Step 4: Create confusion matrix to represent the classification results each technique.
Figure 1.1 Methodology.
1.4 Results and Discussion
This work uses Orange 3-3.24.1 [56] for the simulation purpose. Several TEMVIs with different sizes are taken from the source [59–88]. In this work, 30 TEMVIs with 6 images of each category such as EV, ENV, LV, SARS-CoV-2 and ZV are taken for testing purpose which is mentioned in Figures 1.2–1.6. The TEMVIs are processed using ML-based classification
techniques such as LR, NN, kNN and NB. The classification results of these techniques are mentioned in Figures 1.7–1.10, 1.11–1.14, 1.15–1.18, 1.19–1.22, 1.23–1.26 by considering number of folds (NoF) as 2, 3, 5, 10 and 20 respectively. In this work, five different cases such as cases-I–V are considered by taking five different NoF such as 2, 3, 5, 10 and 20 respectively.

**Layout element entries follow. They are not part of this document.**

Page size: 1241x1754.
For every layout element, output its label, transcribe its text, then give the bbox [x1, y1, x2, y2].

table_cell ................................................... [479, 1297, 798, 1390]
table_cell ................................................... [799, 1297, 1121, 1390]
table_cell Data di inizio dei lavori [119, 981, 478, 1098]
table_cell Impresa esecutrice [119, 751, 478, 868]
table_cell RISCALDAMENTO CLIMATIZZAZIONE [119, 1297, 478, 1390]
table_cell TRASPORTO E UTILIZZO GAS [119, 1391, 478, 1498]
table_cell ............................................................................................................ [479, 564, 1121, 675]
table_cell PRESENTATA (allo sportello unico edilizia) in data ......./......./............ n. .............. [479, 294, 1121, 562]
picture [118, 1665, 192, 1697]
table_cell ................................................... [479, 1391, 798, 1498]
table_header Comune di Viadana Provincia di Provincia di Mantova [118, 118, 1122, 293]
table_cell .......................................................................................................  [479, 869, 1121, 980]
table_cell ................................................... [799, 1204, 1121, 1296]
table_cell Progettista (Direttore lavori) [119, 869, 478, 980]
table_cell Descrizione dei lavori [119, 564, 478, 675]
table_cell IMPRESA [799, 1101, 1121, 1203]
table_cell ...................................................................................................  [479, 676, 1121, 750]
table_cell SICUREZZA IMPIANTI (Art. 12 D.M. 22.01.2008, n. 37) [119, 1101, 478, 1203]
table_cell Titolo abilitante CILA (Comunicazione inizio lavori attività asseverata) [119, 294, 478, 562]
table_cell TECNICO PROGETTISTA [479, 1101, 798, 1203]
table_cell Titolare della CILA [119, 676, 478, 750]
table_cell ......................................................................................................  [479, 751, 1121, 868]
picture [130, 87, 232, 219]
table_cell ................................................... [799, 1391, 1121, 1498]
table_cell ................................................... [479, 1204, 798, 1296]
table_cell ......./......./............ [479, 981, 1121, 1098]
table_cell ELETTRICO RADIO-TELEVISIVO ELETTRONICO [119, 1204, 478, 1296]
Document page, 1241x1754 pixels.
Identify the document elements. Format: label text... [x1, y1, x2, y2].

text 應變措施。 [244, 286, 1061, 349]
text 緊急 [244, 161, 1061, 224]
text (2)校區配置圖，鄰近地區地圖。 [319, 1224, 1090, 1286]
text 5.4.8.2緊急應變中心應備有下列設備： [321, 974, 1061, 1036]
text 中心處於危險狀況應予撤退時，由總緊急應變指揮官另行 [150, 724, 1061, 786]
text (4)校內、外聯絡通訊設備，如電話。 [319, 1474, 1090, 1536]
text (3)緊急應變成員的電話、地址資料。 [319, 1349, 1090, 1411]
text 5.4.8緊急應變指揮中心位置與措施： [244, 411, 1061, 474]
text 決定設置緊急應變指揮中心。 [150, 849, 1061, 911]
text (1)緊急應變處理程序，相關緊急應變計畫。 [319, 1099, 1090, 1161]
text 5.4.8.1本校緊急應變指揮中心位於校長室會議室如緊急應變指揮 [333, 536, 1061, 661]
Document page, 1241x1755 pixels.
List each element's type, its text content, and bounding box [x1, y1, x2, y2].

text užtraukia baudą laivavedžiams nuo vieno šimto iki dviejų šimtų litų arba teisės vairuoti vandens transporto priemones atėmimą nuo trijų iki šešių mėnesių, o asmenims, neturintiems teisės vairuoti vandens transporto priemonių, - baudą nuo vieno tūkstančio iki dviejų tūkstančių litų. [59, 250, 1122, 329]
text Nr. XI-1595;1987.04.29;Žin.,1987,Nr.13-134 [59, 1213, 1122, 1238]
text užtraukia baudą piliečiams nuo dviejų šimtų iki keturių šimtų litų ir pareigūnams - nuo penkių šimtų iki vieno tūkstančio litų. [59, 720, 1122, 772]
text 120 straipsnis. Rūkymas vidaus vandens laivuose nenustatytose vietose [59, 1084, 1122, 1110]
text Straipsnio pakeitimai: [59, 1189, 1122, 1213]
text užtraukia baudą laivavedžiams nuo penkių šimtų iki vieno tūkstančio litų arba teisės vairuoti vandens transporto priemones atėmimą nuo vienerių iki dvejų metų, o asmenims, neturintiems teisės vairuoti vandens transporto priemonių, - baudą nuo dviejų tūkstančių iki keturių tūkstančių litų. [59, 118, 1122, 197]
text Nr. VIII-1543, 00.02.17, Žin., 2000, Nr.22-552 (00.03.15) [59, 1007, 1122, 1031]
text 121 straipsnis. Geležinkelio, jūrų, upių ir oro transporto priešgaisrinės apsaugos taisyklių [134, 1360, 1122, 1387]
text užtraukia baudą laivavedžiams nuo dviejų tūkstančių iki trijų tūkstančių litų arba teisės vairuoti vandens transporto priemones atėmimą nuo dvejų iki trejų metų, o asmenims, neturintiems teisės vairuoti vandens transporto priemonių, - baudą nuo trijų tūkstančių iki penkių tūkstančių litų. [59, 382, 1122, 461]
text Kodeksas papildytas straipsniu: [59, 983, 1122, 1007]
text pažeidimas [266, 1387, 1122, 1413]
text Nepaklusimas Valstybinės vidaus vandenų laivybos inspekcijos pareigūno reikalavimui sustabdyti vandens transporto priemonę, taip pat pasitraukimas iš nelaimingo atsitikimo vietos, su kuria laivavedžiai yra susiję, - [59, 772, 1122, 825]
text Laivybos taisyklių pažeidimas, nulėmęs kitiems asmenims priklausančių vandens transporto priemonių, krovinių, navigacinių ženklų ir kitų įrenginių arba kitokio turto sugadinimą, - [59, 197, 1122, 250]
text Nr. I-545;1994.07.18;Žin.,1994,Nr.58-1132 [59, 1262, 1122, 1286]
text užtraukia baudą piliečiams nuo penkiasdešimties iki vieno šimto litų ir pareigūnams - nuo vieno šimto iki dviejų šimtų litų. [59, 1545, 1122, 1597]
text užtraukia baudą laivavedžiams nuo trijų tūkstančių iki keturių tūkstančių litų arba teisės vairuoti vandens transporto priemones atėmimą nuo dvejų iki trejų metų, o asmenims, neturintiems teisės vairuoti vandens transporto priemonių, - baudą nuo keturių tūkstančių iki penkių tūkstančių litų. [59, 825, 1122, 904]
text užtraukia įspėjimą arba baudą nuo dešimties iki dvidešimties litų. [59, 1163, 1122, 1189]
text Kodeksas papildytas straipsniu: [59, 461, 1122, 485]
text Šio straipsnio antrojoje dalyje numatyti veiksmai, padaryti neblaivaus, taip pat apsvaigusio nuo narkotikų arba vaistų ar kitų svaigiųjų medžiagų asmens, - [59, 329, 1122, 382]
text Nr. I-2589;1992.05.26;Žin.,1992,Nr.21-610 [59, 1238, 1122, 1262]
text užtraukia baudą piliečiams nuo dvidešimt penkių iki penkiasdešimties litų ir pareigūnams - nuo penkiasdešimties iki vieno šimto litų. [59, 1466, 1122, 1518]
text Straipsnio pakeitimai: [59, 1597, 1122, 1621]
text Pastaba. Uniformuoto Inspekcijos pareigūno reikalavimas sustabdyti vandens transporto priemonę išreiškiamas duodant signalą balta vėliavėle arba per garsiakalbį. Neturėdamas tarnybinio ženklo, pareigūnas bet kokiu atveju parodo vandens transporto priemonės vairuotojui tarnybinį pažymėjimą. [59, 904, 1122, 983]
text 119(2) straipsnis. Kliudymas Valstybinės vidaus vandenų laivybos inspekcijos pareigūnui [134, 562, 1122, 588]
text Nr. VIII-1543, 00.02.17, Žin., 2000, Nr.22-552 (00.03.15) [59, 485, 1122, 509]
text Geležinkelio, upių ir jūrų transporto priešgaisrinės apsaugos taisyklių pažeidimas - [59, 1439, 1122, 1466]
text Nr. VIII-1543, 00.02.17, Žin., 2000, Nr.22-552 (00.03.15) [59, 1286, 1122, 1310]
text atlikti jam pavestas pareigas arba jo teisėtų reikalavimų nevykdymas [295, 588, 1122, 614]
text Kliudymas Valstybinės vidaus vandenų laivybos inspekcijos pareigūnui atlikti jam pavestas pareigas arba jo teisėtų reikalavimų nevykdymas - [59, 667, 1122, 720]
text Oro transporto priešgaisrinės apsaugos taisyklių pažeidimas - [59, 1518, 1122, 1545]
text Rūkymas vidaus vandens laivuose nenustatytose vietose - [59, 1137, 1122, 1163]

The test and score calculation is carried out by using cross validation sampling mechanism with different NoF. The classification results generated by using confusion matrix for each of these classification techniques represent actual and predicted values by showing the number of instances. The correct classification results are represented by the help of light blue color and the misclassification results are represented by the help of light red color. Table 1.1 represents the CA values by applying the LR, NN, kNN and NB classification techniques.